=== Section Start ===

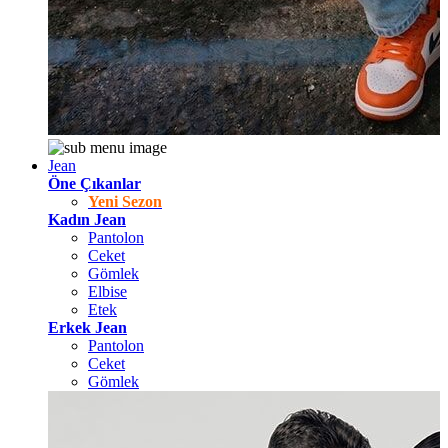
Jean
Öne Çıkanlar
Yeni Sezon
Kadın Jean
Pantolon
Ceket
Gömlek
Elbise
Etek
Erkek Jean
Pantolon
Ceket
Gömlek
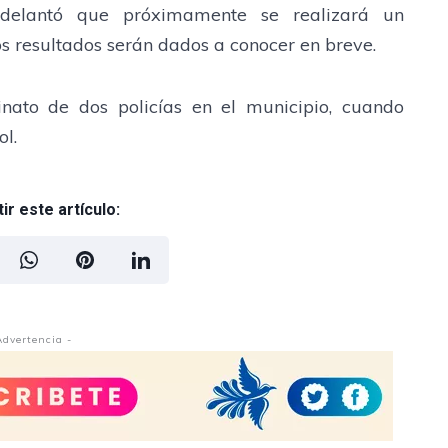
adelantó que próximamente se realizará un
s resultados serán dados a conocer en breve.
inato de dos policías en el municipio, cuando
l.
r este artículo:
Advertencia -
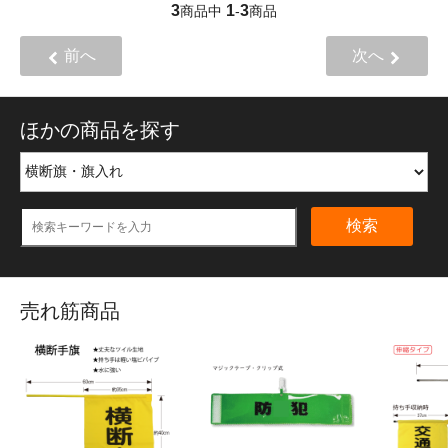
3
1
3
商品中
-
商品
前へ
次へ
ほかの商品を探す
検索
売れ筋商品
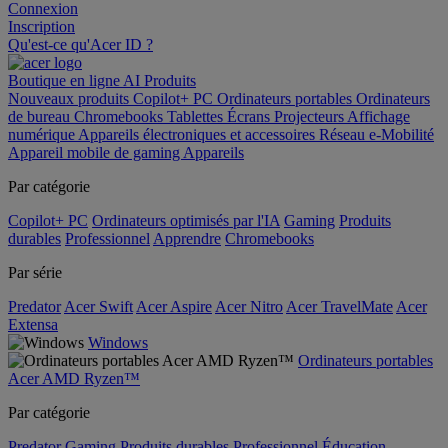
Connexion
Inscription
Qu'est-ce qu'Acer ID ?
Boutique en ligne
AI
Produits
Nouveaux produits
Copilot+ PC
Ordinateurs portables
Ordinateurs
de bureau
Chromebooks
Tablettes
Écrans
Projecteurs
Affichage
numérique
Appareils électroniques et accessoires
Réseau
e-Mobilité
Appareil mobile de gaming
Appareils
Par catégorie
Copilot+ PC
Ordinateurs optimisés par l'IA
Gaming
Produits
durables
Professionnel
Apprendre
Chromebooks
Par série
Predator
Acer Swift
Acer Aspire
Acer Nitro
Acer TravelMate
Acer
Extensa
Windows
Ordinateurs portables
Acer AMD Ryzen™
Par catégorie
Predator
Gaming
Produits durables
Professionnel
Éducation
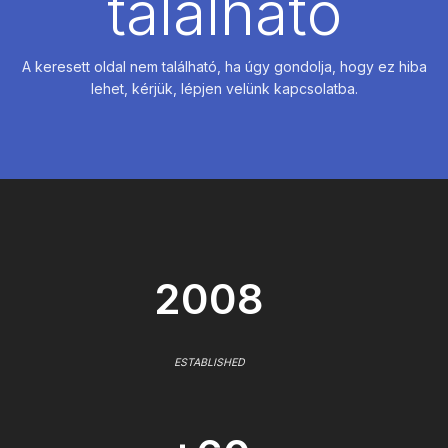
található
A keresett oldal nem található, ha úgy gondolja, hogy ez hiba
lehet, kérjük, lépjen velünk kapcsolatba.
2008
ESTABLISHED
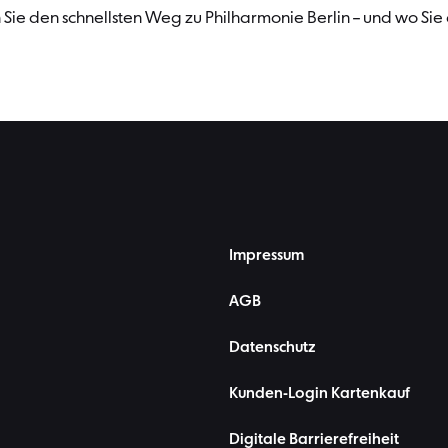
Sie den schnellsten Weg zu Philharmonie Berlin – und wo Sie
Impressum
AGB
Datenschutz
Kunden-Login Kartenkauf
Digitale Barrierefreiheit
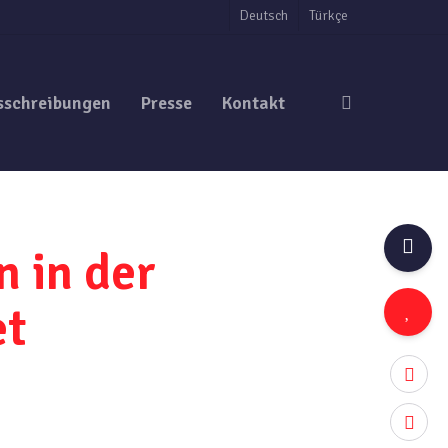
Deutsch
Türkçe
search
sschreibungen
Presse
Kontakt
 in der
et
twitter
facebo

=== Section End ===

* [Task prompt]: Turn the text under every item above into one JSON list of strings, with one string per line and no blank lines. Leave the pictures out.

* [The completed task]:
[
  "Jean",
  "Öne Çıkanlar",
  "Yeni Sezon",
  "Kadın Jean",
  "Pantolon",
  "Ceket",
  "Gömlek",
  "Elbise",
  "Etek",
  "Erkek Jean",
  "Pantolon",
  "Ceket",
  "Gömlek",
  "adelantó que próximamente se realizará un",
  "s resultados serán dados a conocer en breve.",
  "inato de dos policías en el municipio, cuando",
  "l.",
  "r este artículo:",
  "Advertencia -",
  "3",
  "1",
  "3",
  "商品中",
  "-",
  "商品",
  "前へ",
  "次へ",
  "ほかの商品を探す",
  "検索",
  "売れ筋商品",
  "Connexion",
  "Inscription",
  "Qu'est-ce qu'Acer ID ?",
  "Boutique en ligne",
  "AI",
  "Produits",
  "Nouveaux produits",
  "Copilot+ PC",
  "Ordinateurs portables",
  "Ordinateurs",
  "de bureau",
  "Chromebooks",
  "Tablettes",
  "Écrans",
  "Projecteurs",
  "Affichage",
  "numérique",
  "Appareils électroniques et accessoires",
  "Réseau",
  "e-Mobilité",
  "Appareil mobile de gaming",
  "Appareils",
  "Par catégorie",
  "Copilot+ PC",
  "Ordinateurs optimisés par l'IA",
  "Gaming",
  "Produits",
  "durables",
  "Professionnel",
  "Apprendre",
  "Chromebooks",
  "Par série",
  "Predator",
  "Acer Swift",
  "Acer Aspire",
  "Acer Nitro",
  "Acer TravelMate",
  "Acer",
  "Extensa",
  "Windows",
  "Ordinateurs portables",
  "Acer AMD Ryzen™",
  "Par catégorie",
  "Predator",
  "Gaming",
  "Produits durables",
  "Professionnel",
  "Éducation",
  "található",
  "A keresett oldal nem található, ha úgy gondolja, hogy ez hiba",
  "lehet, kérjük, lépjen velünk kapcsolatba.",
  "2008",
  "ESTABLISHED",
  "Sie den schnellsten Weg zu Philharmonie Berlin – und wo Sie",
  "Impressum",
  "AGB",
  "Datenschutz",
  "Kunden-Login Kartenkauf",
  "Digitale Barrierefreiheit",
  "Deutsch",
  "Türkçe",
  "search",
  "sschreibungen",
  "Presse",
  "Kontakt",
  " in der",
  "et",
  "twitter",
  "facebo"
]